The code is divided into these parts

  • 📜 ContractDesign/: The code and notebooks used to generate and analyze the V2G contracts.
  • 🔌 ElectricityMarkets/: The analysis for the electricity price dataset at the proper time resolution.
  • 🏋️ EvGym/: The environment and the RL agents, more details in a later section.
  • 🧪 ExpLogs/: Records of the experiments used in the paper.
  • 🔬 ResultsAnalysis/: Notebooks used for analysis and visualization.
  • 📚 data/: Datasets used simulations.
  • ♟️ scripts/: The Bash scripts used for experiments, multiple simulation runs.
  • time/: Results for time profiling of different agents.
  • 🍲 PreprocElaad.ipynb: Notebook for preprocessing Elaad, charging sessions dataset
  • RunChargeWorld.py: Script for running simulations without RL.
  • 🌟 RunSACChargeWorld.py: Script for running simulation with RL

Additionally a requirements.txt file is provided. Using a virtualenv is recommended.

⚙️ Parameters

Parameter Value Description
--agent SAC-sagg Agent to use for real-time scheduling
--save-name sac_a Name used for logs, results, etc.
--pred-noise 0.00 Nosie for price predictions in training
--seed 42 Seed for random number generators
--years 200 Number of episodes to train
--batch-size 512 Batch size to sample from the replay buffer
--alpha 0.02 Temperature parameter in SAC
--policy-frequency 4 How often to update the policy (timesteps)
--target-network-frequency 2 How often to update the second Q NN (timesteps)
--disagg PF (Proportional fairness) Disaggregation algorithm
--buffer-size 1e6 Number of experiences to save in replay buffer
--save-agent True Save the weights of the trained agent
--general True Run training mode (False is for deployment)

🧠 Architecture

🤺 Actor

The architecture for the actor, the policy network.

Layer In Out
Linear (ReLU) 59 256
Linear (ReLU) 256 256
Head 1, Mean: Linear (Sigmoid) 256 1
Head 2, Logstd: Linear (Tanh) 256 1

🕵️ Critic

The architecture for the two critics, soft Q networks.

Layer In Out
Linear (ReLU) 60 256
Linear (ReLU) 256 256
Linear 256 1

⛷️ Running the Scripts

The command to run the experiment with the parameters is shown below.
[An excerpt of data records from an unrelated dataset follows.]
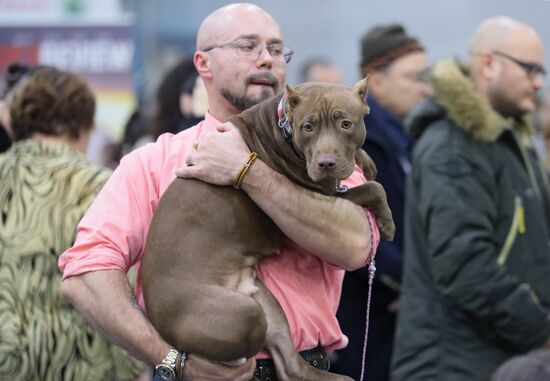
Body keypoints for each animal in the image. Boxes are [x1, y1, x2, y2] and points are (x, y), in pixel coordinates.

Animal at [142, 78, 396, 380]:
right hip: (246, 314)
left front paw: (365, 160)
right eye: (308, 127)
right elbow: (373, 188)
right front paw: (387, 222)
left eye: (346, 123)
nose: (326, 163)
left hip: (266, 303)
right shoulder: (323, 193)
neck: (283, 124)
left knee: (291, 366)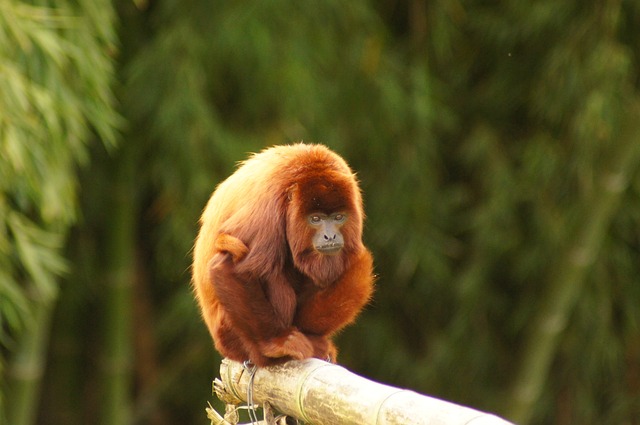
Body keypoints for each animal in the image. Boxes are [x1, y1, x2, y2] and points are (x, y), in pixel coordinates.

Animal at [192, 144, 378, 366]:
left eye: (338, 217)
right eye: (315, 219)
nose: (330, 235)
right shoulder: (267, 210)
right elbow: (228, 266)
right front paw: (276, 343)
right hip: (230, 335)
python3 RunSACChargeWorld.py --agent SAC-sagg --save-name sac_a 
                             --pred-noise 0.00 --seed 42 --years 200 
                             --batch-size 512 --alpha 0.02 
                             --policy-frequency 4  
                             --target-network-frequency 2 
                             --disagg PF --save-agent True 
                             --general True

🌇 Notes for RunSACChargeWorld.py

This is of how we train our implementation of Aggregate SAC. First, we import some general modules. Then we import the user-defined modules, mainly the environment (ChargeWorldEnv), the actor (agentSAC_sagg), and the critic (SoftQNetwork).

In the body of the program, we initialize ChargeWorldEnv with the dataset that contains the charging sessions (df_sessions), the dataset that contains the real-time prices (df_prices), the contract parameters (contract_info), and a random number generator (rng).
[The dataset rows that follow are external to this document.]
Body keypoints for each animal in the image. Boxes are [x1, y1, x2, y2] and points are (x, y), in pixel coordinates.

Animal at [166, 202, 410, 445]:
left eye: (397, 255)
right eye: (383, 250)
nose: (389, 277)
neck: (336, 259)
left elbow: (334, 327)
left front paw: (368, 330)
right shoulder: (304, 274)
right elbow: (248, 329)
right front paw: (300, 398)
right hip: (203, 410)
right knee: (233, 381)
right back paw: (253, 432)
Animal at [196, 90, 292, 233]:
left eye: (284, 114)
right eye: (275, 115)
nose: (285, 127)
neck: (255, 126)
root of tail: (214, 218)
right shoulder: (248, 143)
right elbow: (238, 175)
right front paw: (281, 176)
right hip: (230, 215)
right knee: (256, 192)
For the agent, we initialize the actor (agentSAC_agg) with the price dataset (df_price), arguments read from the command line (args), and the device (device). This device is needed for certain PyTorch functionalities. The critic is composed of two Q networks (SoftQNetwork). Additionally, soft actor-critic uses a replay buffer (rb).

We can train the agent for many episodes, each with a predetermined number of timesteps. Similar to Farama's Gym, the environment is initialized with a world.reset(). During training, the agent receives an observation from the environment, and it outputs an action with agent.get_action(). The environment receives the action and moves forward one timestep with world.step(). The loop keeps going on until all the timesteps are completed for all the episodes. At each iteration, the training of the agent is performed.
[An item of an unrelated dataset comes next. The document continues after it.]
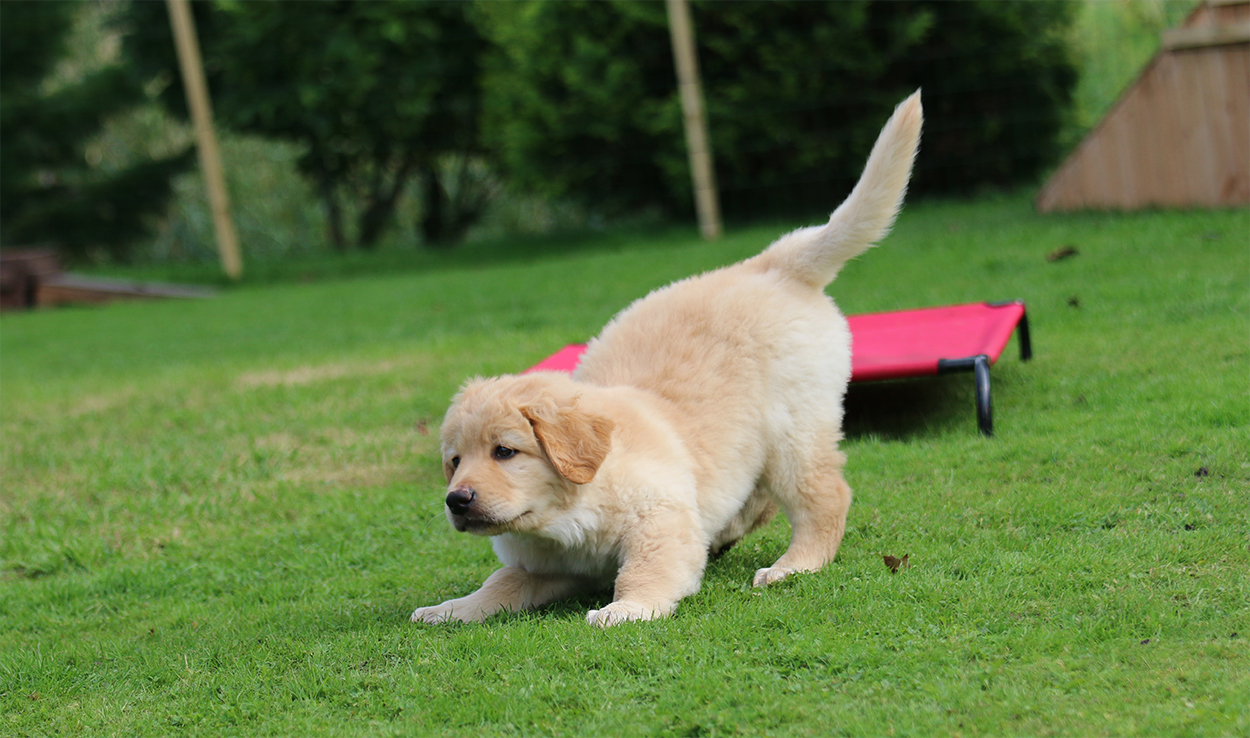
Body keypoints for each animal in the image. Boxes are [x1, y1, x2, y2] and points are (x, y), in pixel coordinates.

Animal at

The charging sessions dataset, real-time prices dataset and state are implemented in Pandas DataFrames. Additionally, the environment also receives a Pandas DataFrame for the action. Conversely, the agent works mainly with PyTorch Tensors. To convert the state DataFrame into a PyTorch Tensor, we employ agent.df_to_state(). Similarly, to convert the agent's action into the required Pandas format that the environment prefers, we use agent.action_to_env().